What you will do: If a line in the entries contains the string "ağac", include that line in your answer.

** Opening Input data block **

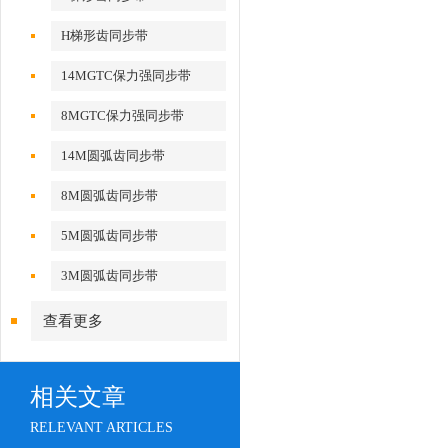
H梯形齿同步带
14MGTC保力强同步带
8MGTC保力强同步带
14M圆弧齿同步带
8M圆弧齿同步带
5M圆弧齿同步带
3M圆弧齿同步带
查看更多
相关文章
RELEVANT ARTICLES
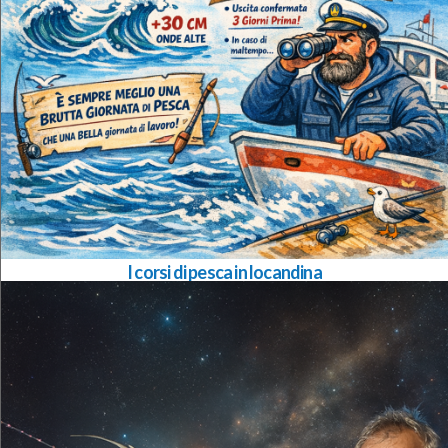
I corsi di pesca in locandina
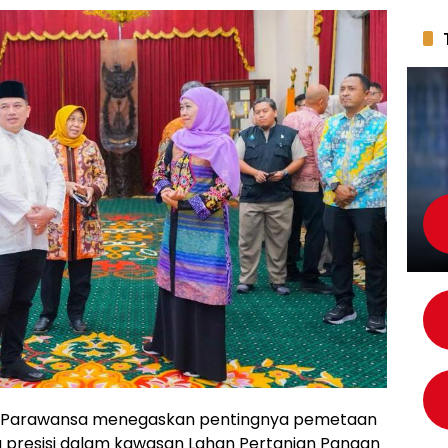
ar Parawansa menegaskan pentingnya pemetaan
a presisi dalam kawasan Lahan Pertanian Pangan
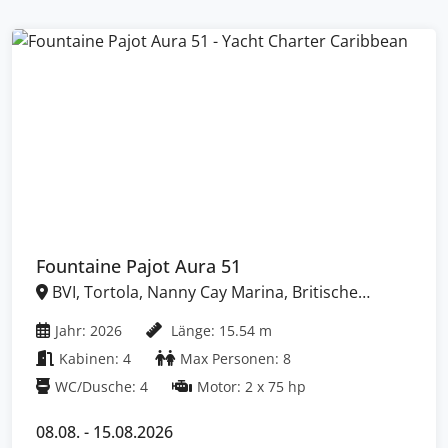
Fountaine Pajot Aura 51
BVI, Tortola, Nanny Cay Marina, Britische
Jungferninseln (BVI)
Jahr: 2026
Länge: 15.54 m
Kabinen: 4
Max Personen: 8
WC/Dusche: 4
Motor: 2 x 75 hp
08.08. - 15.08.2026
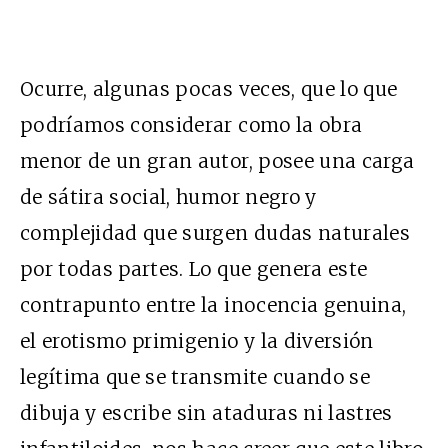
Ocurre, algunas pocas veces, que lo que
podríamos considerar como la obra
menor de un gran autor, posee una carga
de sátira social, humor negro y
complejidad que surgen dudas naturales
por todas partes. Lo que genera este
contrapunto entre la inocencia genuina,
el erotismo primigenio y la diversión
legítima que se transmite cuando se
dibuja y escribe sin ataduras ni lastres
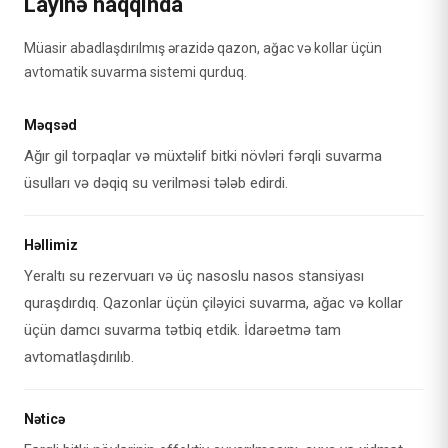
Layihə haqqında
Müasir abadlaşdırılmış ərazidə qazon, ağac və kollar üçün
avtomatik suvarma sistemi qurduq.
Məqsəd
Ağır gil torpaqlar və müxtəlif bitki növləri fərqli suvarma
üsulları və dəqiq su verilməsi tələb edirdi.
Həllimiz
Yeraltı su rezervuarı və üç nasoslu nasos stansiyası
quraşdırdıq. Qazonlar üçün çiləyici suvarma, ağac və kollar
üçün damcı suvarma tətbiq etdik. İdarəetmə tam
avtomatlaşdırılıb.
Nəticə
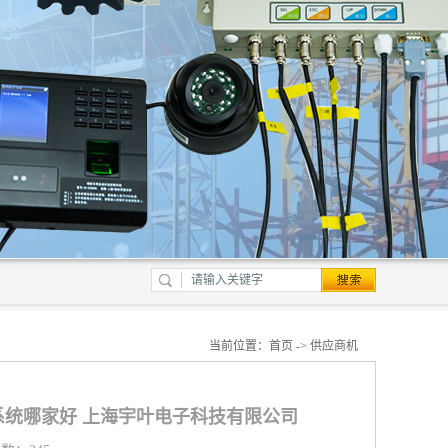
当前位置：
首页
->
供应商机
系统哪家好 上海宇叶电子科技有限公司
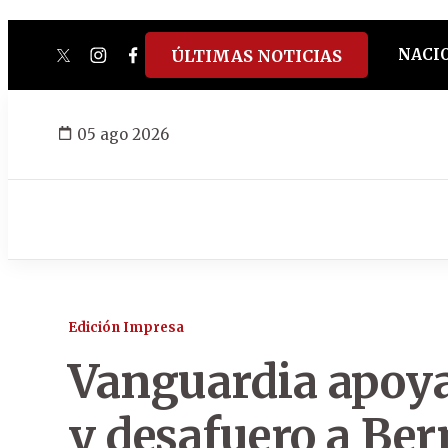
NACI
ÚLTIMAS NOTICIAS
twitter
instagram
facebook
tiktok
youtube
spotify
05 ago 2026
Edición Impresa
Vanguardia apoya
y desafuero a Ber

** Closing Input data block **

Answer space:
Müasir abadlaşdırılmış ərazidə qazon, ağac və kollar üçün
quraşdırdıq. Qazonlar üçün çiləyici suvarma, ağac və kollar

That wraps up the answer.